London: Britain is one step closer to banning the boiling alive of crabs and lobsters after the government agreed that they can feel pain and joy.
Campaigners hailed the decision as “groundbreaking” and predicted it would have ramifications across the globe as they fight for an end to boiling crustaceans alive.
A lobster rears its claws after being caught off Spruce Head, Maine, US. A major study says decapods have feelings.Credit:AP
On Friday, London time, the British government accepted research provided by the London School of Economics (LSE) which said there was strong scientific evidence of sentience in decapod crustaceans and cephalopod molluscs and recommended they be protected in legislation.
The government said it would enshrine the recognition that they are sentient in a new, controversial animal welfare bill it is proposing.
The Animal Welfare (Sentience) Bill, currently in the House of Lords, will establish an Animal Sentience Committee that will issue scorecards on how well government decisions have taken account of the welfare of sentient animals.
Ministers will be required to account to the Parliament for the verdicts.
Animal Welfare Minister Zac Goldsmith said the UK would have “some of the strongest protections in the world for pets, livestock and wild animals”.
“The Animal Welfare Sentience Bill provides a crucial assurance that animal wellbeing is rightly considered when developing new laws.
“The science is now clear that crustaceans and molluscs can feel pain and therefore it is only right they are covered by this vital piece of legislation,” he said.
While the decision to recognise crabs, octopuses and lobsters as sentient, will not affect the fishing or restaurant industry, campaigners were thrilled.
Juliette Booker from Crustacean Compassion said the decision was “an absolutely huge, first step”.
“This is groundbreaking, no other government has commissioned anything like this to look at the sentience of these animals,” she told The Sydney Morning Herald and The Age.
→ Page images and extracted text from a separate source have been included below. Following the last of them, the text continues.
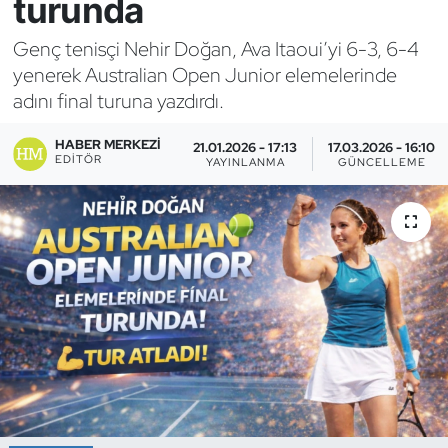
turunda
Bocce Bowling Dart
Genç tenisçi Nehir Doğan, Ava Itaoui’yi 6-3, 6-4
yenerek Australian Open Junior elemelerinde
Boks
adını final turuna yazdırdı.
Briç
HABER MERKEZI
21.01.2026 - 17:13
17.03.2026 - 16:10
EDITÖR
YAYINLANMA
GÜNCELLEME
Buz Hokeyi
Buz Pateni
Çim Hokeyi
Cimnastik
Curling
Dağcılık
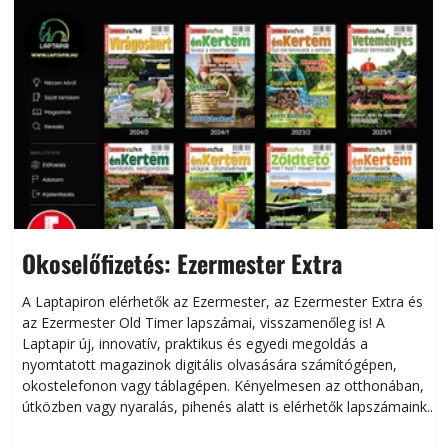
Okoselőfizetés: Ezermester Extra
A Laptapiron elérhetők az Ezermester, az Ezermester Extra és
az Ezermester Old Timer lapszámai, visszamenőleg is! A
Laptapir új, innovatív, praktikus és egyedi megoldás a
L
nyomtatott magazinok digitális olvasására számítógépen,
okostelefonon vagy táblagépen. Kényelmesen az otthonában,
útközben vagy nyaralás, pihenés alatt is elérhetők lapszámaink.
ú
Bárhol, bármikor, akár külföldön élve vagy dolgozva is
B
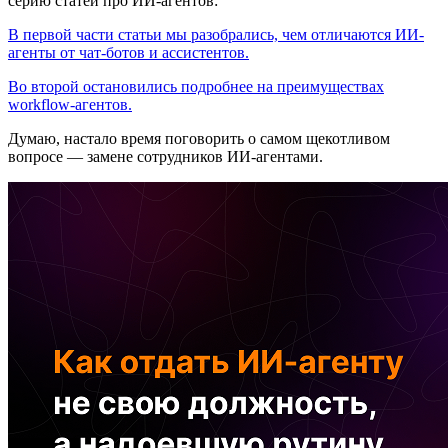
серию статей про ИИ-агентов:
В первой части статьи мы разобрались, чем отличаются ИИ-
агенты от чат-ботов и ассистентов.
Во второй остановились подробнее на преимуществах
workflow-агентов.
Думаю, настало время поговорить о самом щекотливом
вопросе — замене сотрудников ИИ-агентами.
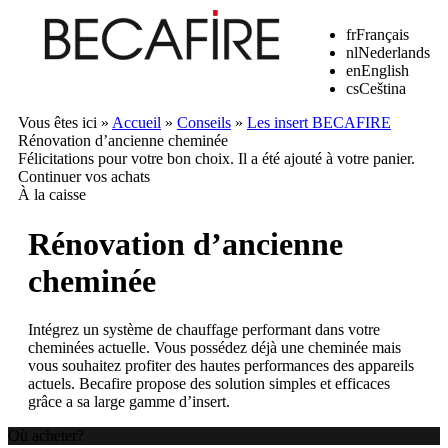
fr
Français
nl
Nederlands
en
English
cs
Ceština
Vous êtes ici »
Accueil
»
Conseils
»
Les insert BECAFIRE
Rénovation d’ancienne cheminée
Félicitations pour votre bon choix. Il a été ajouté à votre panier.
Continuer vos achats
À la caisse
Rénovation d’ancienne
cheminée
Intégrez un système de chauffage performant dans votre
cheminées actuelle. Vous possédez déjà une cheminée mais
vous souhaitez profiter des hautes performances des appareils
actuels. Becafire propose des solution simples et efficaces
grâce a sa large gamme d’insert.
Où acheter?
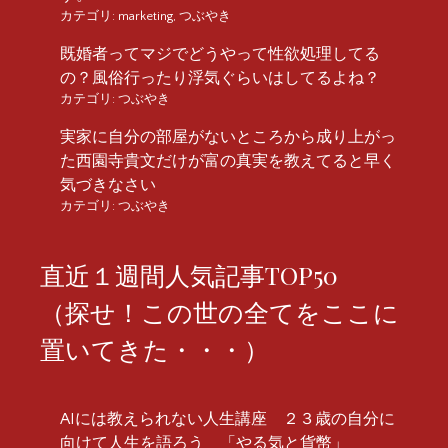
カテゴリ:
marketing
,
つぶやき
既婚者ってマジでどうやって性欲処理してる
の？風俗行ったり浮気ぐらいはしてるよね？
カテゴリ:
つぶやき
実家に自分の部屋がないところから成り上がっ
た西園寺貴文だけが富の真実を教えてると早く
気づきなさい
カテゴリ:
つぶやき
直近１週間人気記事TOP50
（探せ！この世の全てをここに
置いてきた・・・）
AIには教えられない人生講座 ２３歳の自分に
向けて人生を語ろう 「やる気と貨幣」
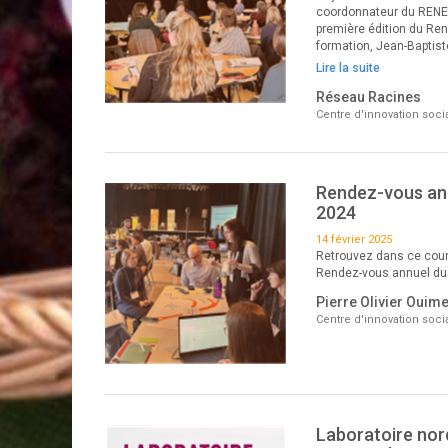
coordonnateur du RENETA
première édition du Re
formation, Jean-Baptist
Lire la suite
Réseau Racines
Centre d'innovation socia
Rendez-vous ann
2024
14 février 2025
Retrouvez dans ce court
Rendez-vous annuel du
Pierre Olivier Ouime
Centre d'innovation socia
Laboratoire nord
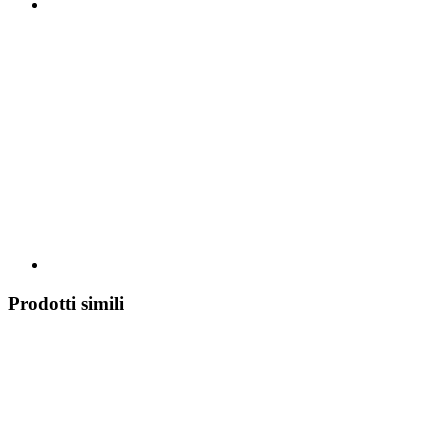
Prodotti simili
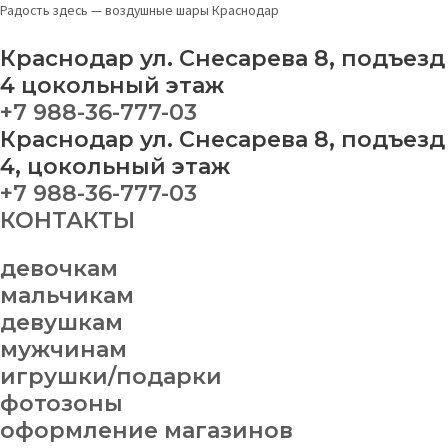
Перейти
Меню
Набор
Радость здесь — воздушные шары Краснодар
к
шаров
содержимому
№
Краснодар ул. Снесарева 8, подъезд
242
4 цокольный этаж
quantity
+7 988-36-777-03
Краснодар ул. Снесарева 8, подъезд
4, цокольный этаж
+7 988-36-777-03
КОНТАКТЫ
девочкам
мальчикам
девушкам
мужчинам
игрушки/подарки
фотозоны
оформление магазинов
Asked if the decision went far enough as it does not ban the boiling alive of crustaceans, she said it would encourage change.
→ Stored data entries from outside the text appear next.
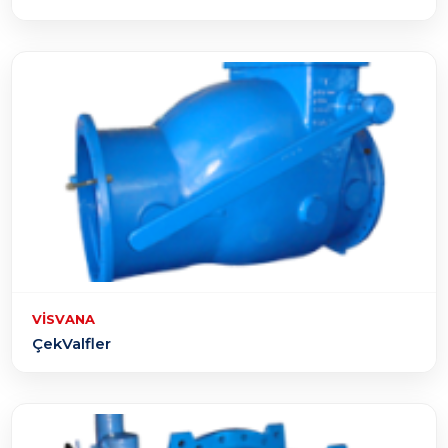
VISVANA
ÇekValfler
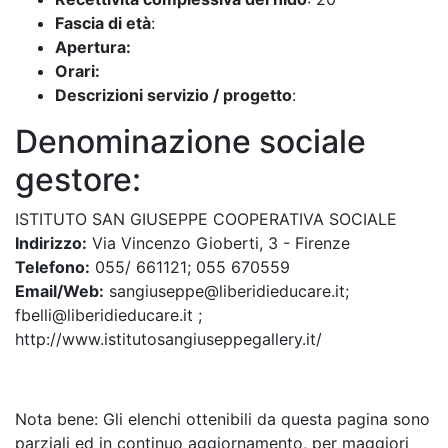
Fascia di età
:
Apertura:
Orari:
Descrizioni servizio / progetto
:
Denominazione sociale
gestore:
ISTITUTO SAN GIUSEPPE COOPERATIVA SOCIALE
Indirizzo:
Via Vincenzo Gioberti, 3 - Firenze
Telefono:
055/ 661121; 055 670559
Email/Web:
sangiuseppe@liberidieducare.it;
fbelli@liberidieducare.it ;
http://www.istitutosangiuseppegallery.it/
Nota bene: Gli elenchi ottenibili da questa pagina sono
parziali ed in continuo aggiornamento, per maggiori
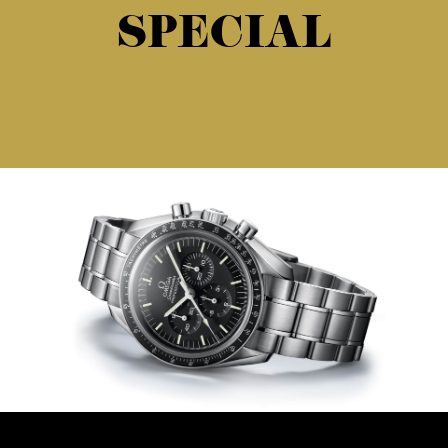
SPECIAL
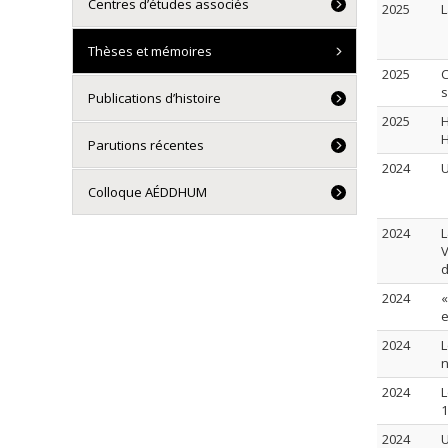
Centres d’études associés
2025
L
Thèses et mémoires
2025
C
s
Publications d’histoire
2025
H
H
Parutions récentes
2024
U
Colloque AÉDDHUM
2024
L
V
d
2024
«
e
2024
L
n
2024
L
1
2024
U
“The public being aware that these animals are sentient allows consumers to start making decisions,” she said.
“Things like boiling animals alive that were in the past considered acceptable, this report will really help people to know that that’s not the case.”
Animal Welfare Minister Lord Zac Goldsmith said “the science is now clear that crustaceans and molluscs can feel pain and therefore it is only right they are covered by this vital piece of legislation”.
Booker said the fact a major government had accepted the facts would only help other countries follow.
“The sentience of these animals doesn’t have borders, so the fact that these animals have been recognised as being sentient by this very, large research study in the UK means that other governments hopefully will stand up and take notice, look at the report and come to the same conclusions.”
Some major retailers in the UK are already stunning crustaceans before killing them as a result of campaigns to recognise the feelings of the sea animals.